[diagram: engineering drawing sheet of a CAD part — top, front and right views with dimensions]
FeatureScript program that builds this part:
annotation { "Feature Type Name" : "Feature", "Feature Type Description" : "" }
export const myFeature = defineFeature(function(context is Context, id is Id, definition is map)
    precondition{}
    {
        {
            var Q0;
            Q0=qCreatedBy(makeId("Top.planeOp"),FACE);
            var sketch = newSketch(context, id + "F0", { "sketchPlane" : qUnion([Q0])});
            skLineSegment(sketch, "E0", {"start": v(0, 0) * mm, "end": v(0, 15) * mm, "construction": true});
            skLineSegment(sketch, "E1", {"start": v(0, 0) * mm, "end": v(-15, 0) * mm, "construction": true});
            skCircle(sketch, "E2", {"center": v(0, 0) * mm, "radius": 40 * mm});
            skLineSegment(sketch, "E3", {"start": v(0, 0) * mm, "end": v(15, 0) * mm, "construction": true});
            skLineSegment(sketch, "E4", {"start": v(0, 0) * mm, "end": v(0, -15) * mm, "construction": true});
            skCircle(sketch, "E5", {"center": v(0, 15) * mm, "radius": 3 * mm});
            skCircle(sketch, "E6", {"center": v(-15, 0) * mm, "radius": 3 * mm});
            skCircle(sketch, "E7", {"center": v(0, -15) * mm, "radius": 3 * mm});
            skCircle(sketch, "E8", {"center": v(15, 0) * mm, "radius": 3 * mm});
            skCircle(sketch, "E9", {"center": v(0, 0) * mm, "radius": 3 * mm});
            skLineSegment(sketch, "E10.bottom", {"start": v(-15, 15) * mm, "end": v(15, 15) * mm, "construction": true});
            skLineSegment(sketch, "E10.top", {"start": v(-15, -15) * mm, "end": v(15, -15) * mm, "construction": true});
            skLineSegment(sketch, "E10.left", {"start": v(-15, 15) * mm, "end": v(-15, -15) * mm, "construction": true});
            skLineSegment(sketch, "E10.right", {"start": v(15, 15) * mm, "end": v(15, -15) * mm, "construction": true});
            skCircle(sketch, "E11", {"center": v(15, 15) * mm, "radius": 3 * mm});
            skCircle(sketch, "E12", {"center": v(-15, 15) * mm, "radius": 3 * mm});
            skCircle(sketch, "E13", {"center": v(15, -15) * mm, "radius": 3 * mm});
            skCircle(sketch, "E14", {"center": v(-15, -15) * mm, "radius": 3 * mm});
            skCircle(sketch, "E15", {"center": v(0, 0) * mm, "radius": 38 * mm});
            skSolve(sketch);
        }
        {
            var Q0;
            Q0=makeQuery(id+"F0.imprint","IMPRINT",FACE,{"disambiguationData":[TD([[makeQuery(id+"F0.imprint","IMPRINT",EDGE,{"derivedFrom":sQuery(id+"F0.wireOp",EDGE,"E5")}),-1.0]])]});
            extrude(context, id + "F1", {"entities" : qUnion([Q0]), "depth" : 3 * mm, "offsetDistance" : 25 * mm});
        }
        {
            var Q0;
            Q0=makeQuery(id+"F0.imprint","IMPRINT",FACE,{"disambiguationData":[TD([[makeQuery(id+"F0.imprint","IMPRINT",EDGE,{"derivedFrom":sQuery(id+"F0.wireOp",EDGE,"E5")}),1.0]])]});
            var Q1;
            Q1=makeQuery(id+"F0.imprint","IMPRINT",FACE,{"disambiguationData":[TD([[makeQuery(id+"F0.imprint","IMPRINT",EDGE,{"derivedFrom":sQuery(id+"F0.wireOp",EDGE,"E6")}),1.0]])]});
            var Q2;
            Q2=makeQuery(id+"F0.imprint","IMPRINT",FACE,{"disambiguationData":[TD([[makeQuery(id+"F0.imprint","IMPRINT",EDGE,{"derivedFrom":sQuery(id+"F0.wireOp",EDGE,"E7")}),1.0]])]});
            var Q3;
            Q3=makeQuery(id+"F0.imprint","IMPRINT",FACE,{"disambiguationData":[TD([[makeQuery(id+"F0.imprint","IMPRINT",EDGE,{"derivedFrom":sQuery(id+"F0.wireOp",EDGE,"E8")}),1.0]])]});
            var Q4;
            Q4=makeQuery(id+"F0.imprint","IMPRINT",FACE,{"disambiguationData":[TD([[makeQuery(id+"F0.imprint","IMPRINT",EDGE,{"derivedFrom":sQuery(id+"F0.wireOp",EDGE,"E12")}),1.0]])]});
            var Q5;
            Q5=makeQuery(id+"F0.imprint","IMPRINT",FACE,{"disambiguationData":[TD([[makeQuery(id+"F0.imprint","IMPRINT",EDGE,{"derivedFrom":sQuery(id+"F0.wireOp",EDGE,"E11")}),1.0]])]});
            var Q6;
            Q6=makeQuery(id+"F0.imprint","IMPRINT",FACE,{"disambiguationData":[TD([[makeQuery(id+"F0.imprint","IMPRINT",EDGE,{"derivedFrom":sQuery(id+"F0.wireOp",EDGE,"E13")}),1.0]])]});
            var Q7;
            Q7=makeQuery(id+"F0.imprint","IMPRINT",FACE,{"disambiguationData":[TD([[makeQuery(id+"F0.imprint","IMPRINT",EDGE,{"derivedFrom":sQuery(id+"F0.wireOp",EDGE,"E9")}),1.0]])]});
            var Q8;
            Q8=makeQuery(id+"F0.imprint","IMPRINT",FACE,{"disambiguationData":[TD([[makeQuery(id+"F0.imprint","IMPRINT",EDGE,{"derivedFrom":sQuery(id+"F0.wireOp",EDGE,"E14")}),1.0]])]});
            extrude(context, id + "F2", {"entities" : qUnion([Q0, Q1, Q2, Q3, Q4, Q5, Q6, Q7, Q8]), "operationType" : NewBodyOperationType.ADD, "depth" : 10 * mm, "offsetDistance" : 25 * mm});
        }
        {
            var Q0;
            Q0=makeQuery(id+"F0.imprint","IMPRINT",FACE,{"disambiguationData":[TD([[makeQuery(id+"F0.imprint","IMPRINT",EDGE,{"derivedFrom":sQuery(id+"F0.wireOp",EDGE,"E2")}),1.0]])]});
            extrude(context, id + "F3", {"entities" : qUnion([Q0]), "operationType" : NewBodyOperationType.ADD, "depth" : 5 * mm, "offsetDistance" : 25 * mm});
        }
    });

—————

WORK TO BE COMPLETED:
Rewrite the lines from the first one through the line containing "export const myFeature", inclusive, changing "myFeature" to "plateFeature" and leaving everything else as it is. Give only those lines.

RESPONSE TO THE TASK:
[diagram: engineering drawing sheet of a CAD part — top, front and right views with dimensions]
FeatureScript program that builds this part:
annotation { "Feature Type Name" : "Feature", "Feature Type Description" : "" }
export const plateFeature = defineFeature(function(context is Context, id is Id, definition is map)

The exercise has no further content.